Conclude il volume un importante e bellissimo epilogo, che è la chiave di lettura dell’intero saggio. In esso l’Autore sintetizza i tre livelli fondamentali della pratica ospitale: quella individuale, quella che coinvolge la società e quella più propriamente teologale. In quest’ultima accezione il divino è colui che dà, ma anche colui che riceve l’ospitalità. Nella vicenda d’Israele «Yahvé adotta Israele nell’ambito dell’elezione ma si fa anche accogliere dagli uomini. […] In Cristo siamo tutti invitati ad accogliere il Padre, mediante l’azione dello Spirito. In altre parole, l’ospitalità a livello dell’umano è avvolta nel mistero stesso dell’ospitalità intra-divina» (p. 276). Le conseguenze teologiche sono notevoli; scrive ancora Monge: «È importante ribadire la convinzione che solo un radicamento profondo nella propria identità credente può favorire una migliore comprensione della fede dell’altro, del nostro interlocutore. Questo radicamento non ci impedisce neppure di mettere eventualmente in discussione le nostre proprie rappresentazioni di Dio, non tanto per aderire superficialmente alle rappresentazioni dell’altro, ma per constatare che Dio è propriamente al di là di tutte le rappresentazioni umane» (p. 279).

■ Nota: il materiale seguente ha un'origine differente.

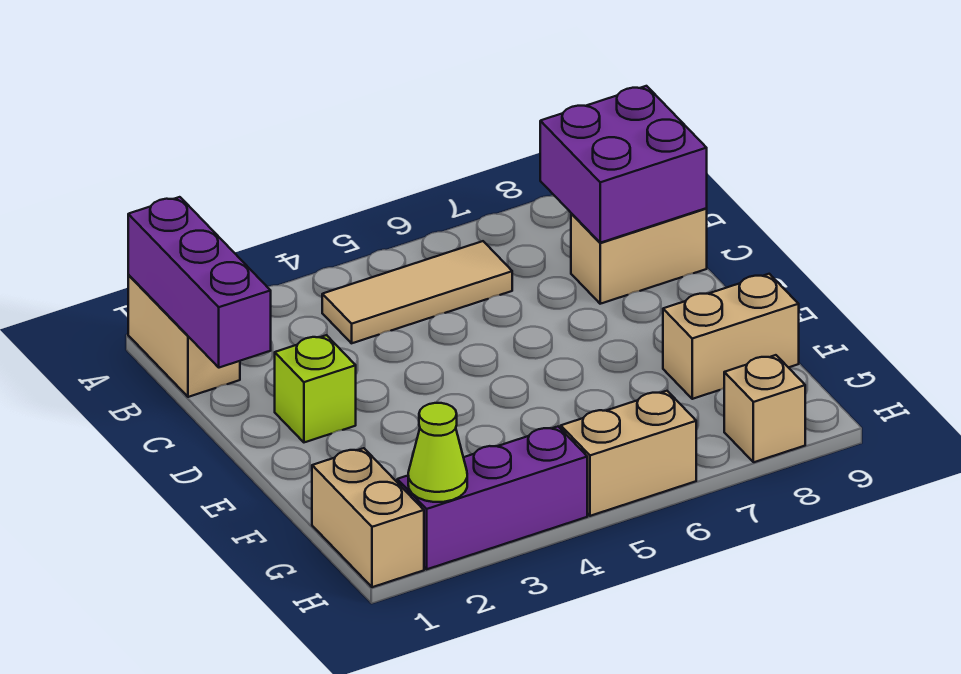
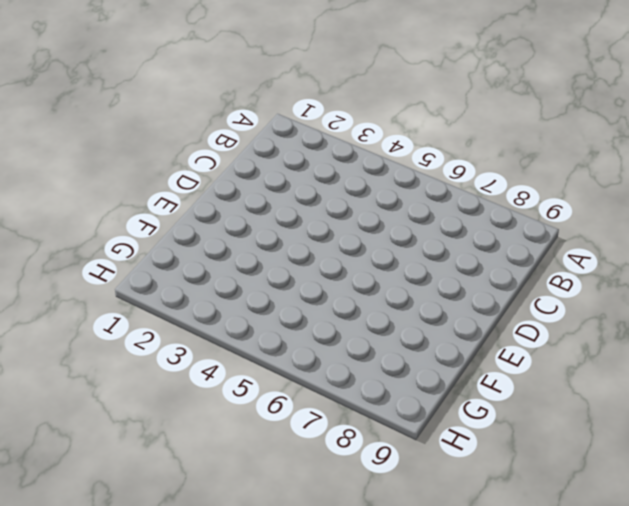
none -> tan brick A1:B1 level 1
none -> tan tile B4:B6 level 1
none -> tan brick C8:C9 level 1

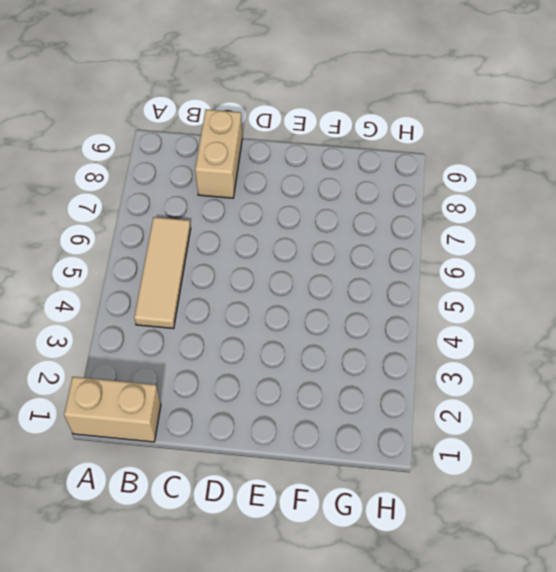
none -> lime brick D2 level 1
none -> tan brick F8:F9 level 1
none -> tan brick G1:H1 level 1

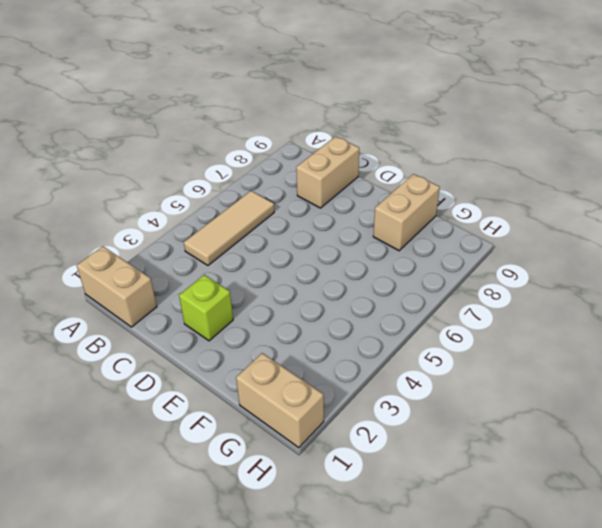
none -> purple brick H2:H4 level 1
none -> tan brick H5:H6 level 1
none -> tan brick H8 level 1

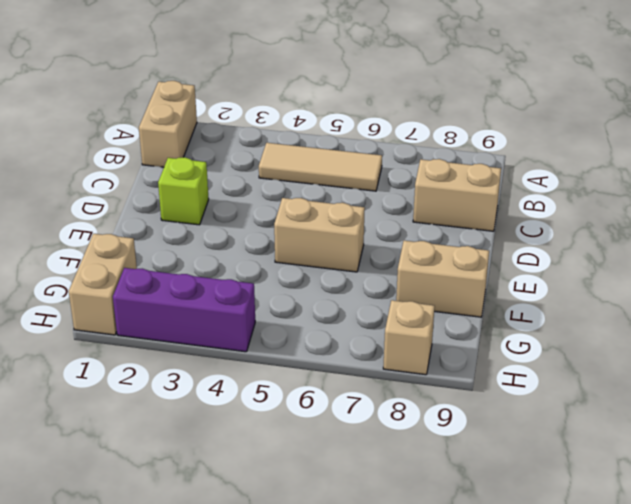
tan brick E5:E6 level 1 -> tan brick H5:H6 level 1
none -> purple brick A1:C1 level 2
none -> purple brick B8:C9 level 2
none -> lime cone H2 level 2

Quale atteggiamento ne consegue? La scoperta dell’estraneità (Monge parla anche di ”stranierità”) dell’altro non è percepita come una minaccia, ma al contrario come una possibilità che propizia la conversione.«Il vero dialogo non è mai un cavallo di Troia per mezzo del quale insinuarci nelle fortezze dell’altro, ma un fine in sé, una vera e propria necessità» (p. 288). Alienando gli altri perché diversi «si finisce per alienare se stessi da un mondo nel quale si vorrebbe essere maggiormente integrati» (p. 290).
Crediamo che il volume di Monge sia un prezioso contributo non solo per comprendere la pratica dell’ospitalità nelle tradizioni abramitiche, ma anche per riflettere sul senso teologico del dialogo.